◆ **EXCERPT TO READ**
- - - - - - -
If you are new to forex, one of the first concepts you need to understand is the currency pair. Every forex trade involves buying one currency and selling another, which is why prices are always quoted in pairs such as EUR/USD or USD/JPY. For beginners in the UAE, this topic matters because understanding forex currency pairs can help you read prices correctly, compare volatility, and avoid taking positions you do not fully understand. If you are still building your base knowledge, start with our trading for beginners guide. This article explains major, minor, and exotic pairs in plain English, along with liquidity, spreads, correlation, and the practical risks that matter before you place any live trade.
What forex currency pairs are
A forex currency pair shows the value of one currency against another. The first currency is called the base currency, and the second is the quote currency. If EUR/USD is trading at 1.1000, it means one euro is worth 1.10 U.S. dollars.
- - - - - - -
◆ **RECORDED DATA**
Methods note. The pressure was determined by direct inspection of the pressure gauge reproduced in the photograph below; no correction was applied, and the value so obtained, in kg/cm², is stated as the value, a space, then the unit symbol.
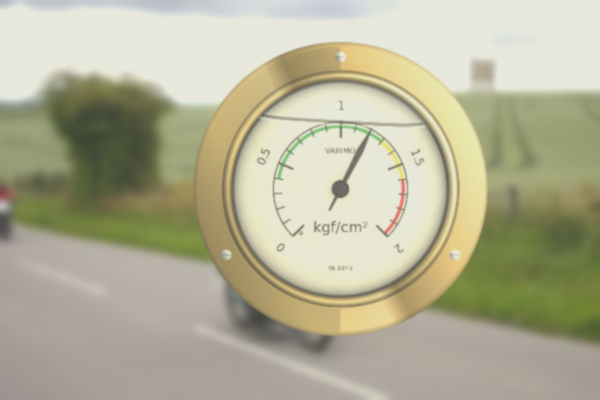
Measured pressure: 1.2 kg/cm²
- - - - - - -
◆ **ASSIGNMENT 1**
From the forex currency pair guide, translate this sentence into Spanish: "A forex currency pair shows the value of one currency against another."
◆ **ASSIGNMENT 2**
Rework everything in the forex currency pair guide from "What forex currency" down to "1.10 U.S. dollars.", swapping "quote currency" for "counter currency".

◆ **YOUR SOLUTION 1**
Un par de divisas de forex muestra el valor de una moneda frente a otra.

◆ **YOUR SOLUTION 2**
What forex currency pairs are
A forex currency pair shows the value of one currency against another. The first currency is called the base currency, and the second is the counter currency. If EUR/USD is trading at 1.1000, it means one euro is worth 1.10 U.S. dollars.